Given text:
════

Jemima Kirke, Lena Dunham, Zosia Mamet

Every Monday, for your planning purposes, we will lay out the week ahead in entertainment. (All times refer to EDT.)

Girls premieres Sunday at 10:30 pm on HBO

One of the year’s most eagerly anticipated and ubiquitously hyped new shows,  Girls — a product of Tiny Furniture‘s Lena Dunham — debuts this coming weekend. The cable comedy has been getting lots of attention not just for its provenance, with a creator who made a splash at film festivals in 2010 and an executive producer who is none other than Judd Apatow, but also for its non-glossy depiction of the lives of four young women living in New York City. The four “girls” have been subject to numerous comparisons to the Sex and the City quartet, but the differences between the two posses promise to be innumerable. For starters, Girls presents a more realistic vision of the lives of young people whose shoes are not Manolos, whose sexual foibles are not quite so graceful, whose relationship with money is a lot closer to the true experience of a flailing Brooklynites in their twenties. Even if that life is unfamiliar or unappealing (or if it hits a little too close to home), Girls will be the cultural event of the week that you’ll want to be able to talk about. Plus, TIME’s James Poniewozik says the hype is all deserved.

(READ: Brave New Girls)

[youtube http://www.youtube.com/watch?v=9RIqj_ZgGN0]

And that’s not all. This week is a cross-media one for the ladies. We’ve got:

An Iron Lady

Meryl Streep’s Oscar-winning turn as Margaret Thatcher is out on DVD this Tuesday. If you missed it in the theaters, now’s your chance to check out her embodiment of the controversial British prime minister — and why the film also won an Academy Award for make-up.

An Unprintable Lady

The awkwardly titled Don’t Trust the B—- in Apartment 23 (a phrase that either rhymes or sounds like something a person would say, but not both) premieres Wednesday at 9:30 p.m. on ABC. The comedy, about some zany roommates — à la other theme-appropriate television offerings New Girl and 2 Broke Girls — is notable because the “B” is friends with James Van Der Beek, played by James Van Der Beek, as a version of the version of himself made famous by Funny or Die.

An Under-represented Lady (Actually, Lots of Them)

Miss Representation, a documentary that takes on the startling lack of depictions of powerful women in American media, has been a bit hard to see outside festivals since its premiere at Sundance last year. That is, until Tuesday, when it will be out on DVD. We’ll have a Q&A with writer-director Jennifer Siebel Newsom.

A Natural Lady

Carole King’s new book, A Natural Woman: A Memoir, will be available Tuesday. That makes us feel (that makes us feel, that makes us feeeeeel!) like going to a bookstore.

════

(Stored data entries)
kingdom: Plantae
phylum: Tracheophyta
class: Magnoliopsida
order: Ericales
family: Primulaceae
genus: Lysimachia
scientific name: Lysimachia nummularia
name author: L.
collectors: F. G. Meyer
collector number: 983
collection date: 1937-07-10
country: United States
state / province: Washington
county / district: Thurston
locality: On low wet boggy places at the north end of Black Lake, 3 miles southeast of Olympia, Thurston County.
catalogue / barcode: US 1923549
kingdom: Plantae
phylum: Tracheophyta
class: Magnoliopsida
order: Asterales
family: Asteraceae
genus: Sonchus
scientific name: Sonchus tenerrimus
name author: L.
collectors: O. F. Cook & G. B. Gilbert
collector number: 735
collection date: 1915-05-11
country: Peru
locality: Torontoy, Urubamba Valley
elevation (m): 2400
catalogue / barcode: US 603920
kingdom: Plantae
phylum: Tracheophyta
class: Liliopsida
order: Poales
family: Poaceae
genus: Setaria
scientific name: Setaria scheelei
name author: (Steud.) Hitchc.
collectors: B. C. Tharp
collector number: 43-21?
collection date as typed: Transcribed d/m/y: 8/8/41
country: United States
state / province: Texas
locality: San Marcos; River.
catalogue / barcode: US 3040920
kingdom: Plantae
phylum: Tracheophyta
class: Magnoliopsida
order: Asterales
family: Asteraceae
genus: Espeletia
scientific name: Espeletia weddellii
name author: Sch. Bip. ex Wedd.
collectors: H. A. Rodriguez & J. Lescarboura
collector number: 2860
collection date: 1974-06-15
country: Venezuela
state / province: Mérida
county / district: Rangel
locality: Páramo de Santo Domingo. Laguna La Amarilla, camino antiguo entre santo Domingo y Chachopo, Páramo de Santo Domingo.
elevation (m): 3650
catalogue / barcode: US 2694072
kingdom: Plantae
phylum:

════

Task set:
A. Give every subheading in the entertainment week-ahead text that includes the word "Lady."
B. Reproduce the part of the records that opens with the line containing "collectors: F. G. Meyer" and closes with the line containing "county / district: Rangel".

Solutions in order:
A.
An Iron Lady
An Unprintable Lady
An Under-represented Lady (Actually, Lots of Them)
A Natural Lady

B.
collectors: F. G. Meyer
collector number: 983
collection date: 1937-07-10
country: United States
state / province: Washington
county / district: Thurston
locality: On low wet boggy places at the north end of Black Lake, 3 miles southeast of Olympia, Thurston County.
catalogue / barcode: US 1923549
kingdom: Plantae
phylum: Tracheophyta
class: Magnoliopsida
order: Asterales
family: Asteraceae
genus: Sonchus
scientific name: Sonchus tenerrimus
name author: L.
collectors: O. F. Cook & G. B. Gilbert
collector number: 735
collection date: 1915-05-11
country: Peru
locality: Torontoy, Urubamba Valley
elevation (m): 2400
catalogue / barcode: US 603920
kingdom: Plantae
phylum: Tracheophyta
class: Liliopsida
order: Poales
family: Poaceae
genus: Setaria
scientific name: Setaria scheelei
name author: (Steud.) Hitchc.
collectors: B. C. Tharp
collector number: 43-21?
collection date as typed: Transcribed d/m/y: 8/8/41
country: United States
state / province: Texas
locality: San Marcos; River.
catalogue / barcode: US 3040920
kingdom: Plantae
phylum: Tracheophyta
class: Magnoliopsida
order: Asterales
family: Asteraceae
genus: Espeletia
scientific name: Espeletia weddellii
name author: Sch. Bip. ex Wedd.
collectors: H. A. Rodriguez & J. Lescarboura
collector number: 2860
collection date: 1974-06-15
country: Venezuela
state / province: Mérida
county / district: Rangel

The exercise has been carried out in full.